## Exercise description
Reproduce the lines of the material exactly, excluding every image.

= = =

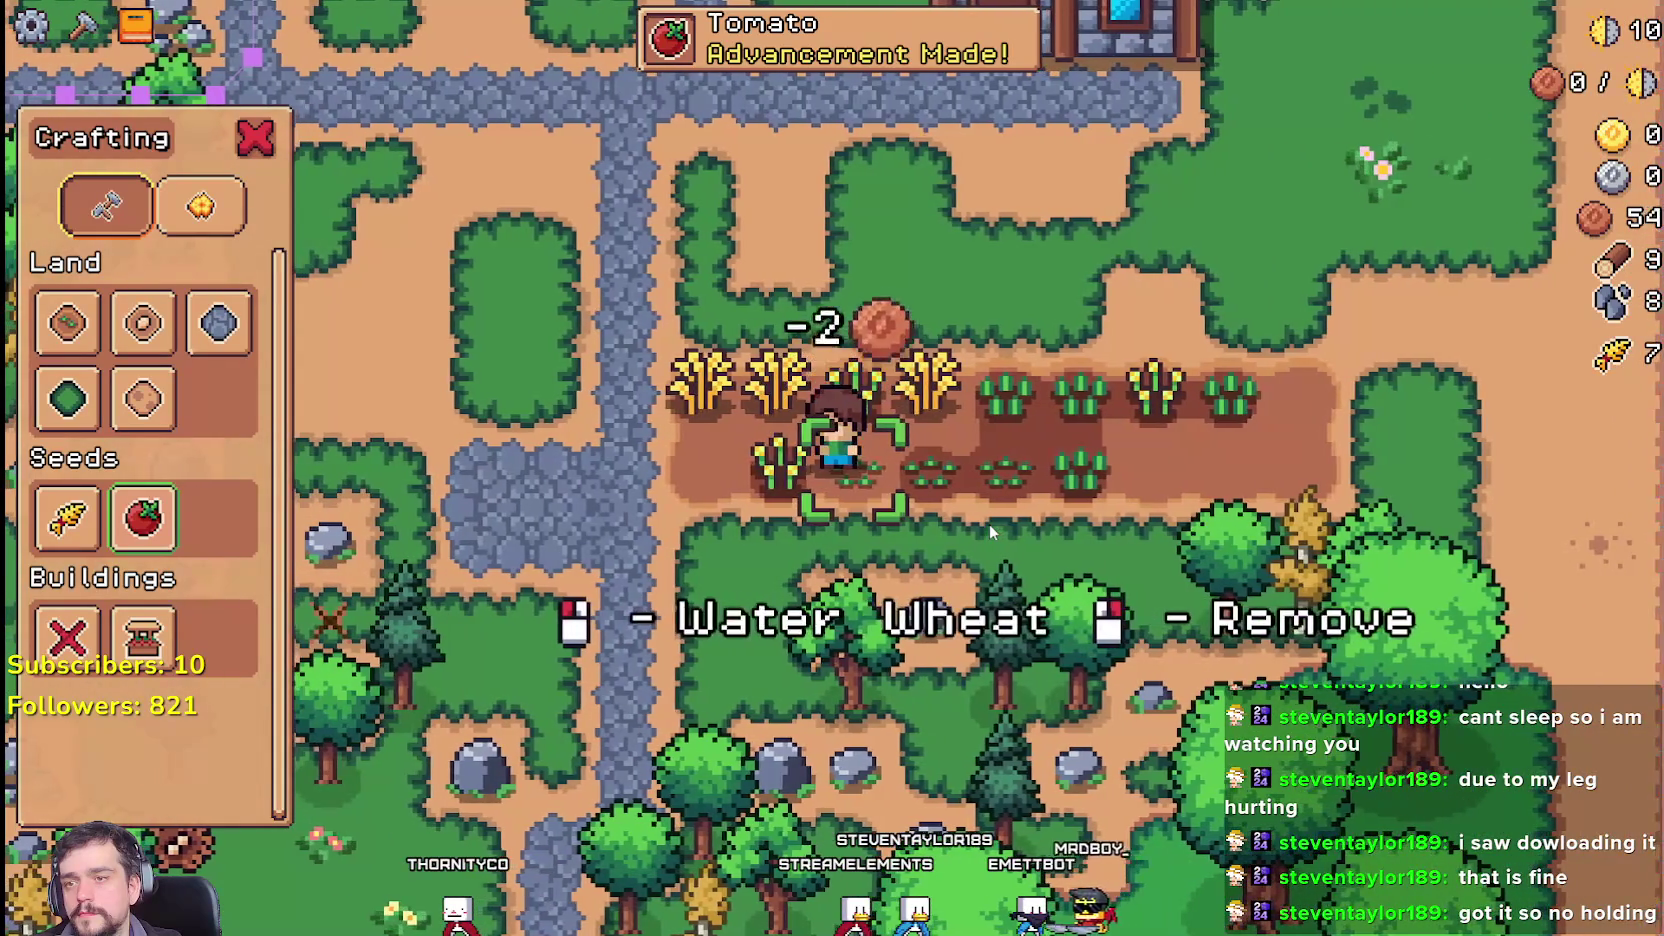
{"action": "left_click", "coordinate": [989, 523]}
Step: Harvest, replant and water the wheat two tiles further left
{"action": "key", "text": "a"}
{"action": "left_click", "coordinate": [980, 503]}
{"action": "left_click", "coordinate": [980, 503]}
{"action": "left_click", "coordinate": [980, 503]}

= = =

## Response for this exercise
{"action": "left_click", "coordinate": [989, 523]}
Step: Harvest, replant and water the wheat two tiles further left
{"action": "key", "text": "a"}
{"action": "left_click", "coordinate": [980, 503]}
{"action": "left_click", "coordinate": [980, 503]}
{"action": "left_click", "coordinate": [980, 503]}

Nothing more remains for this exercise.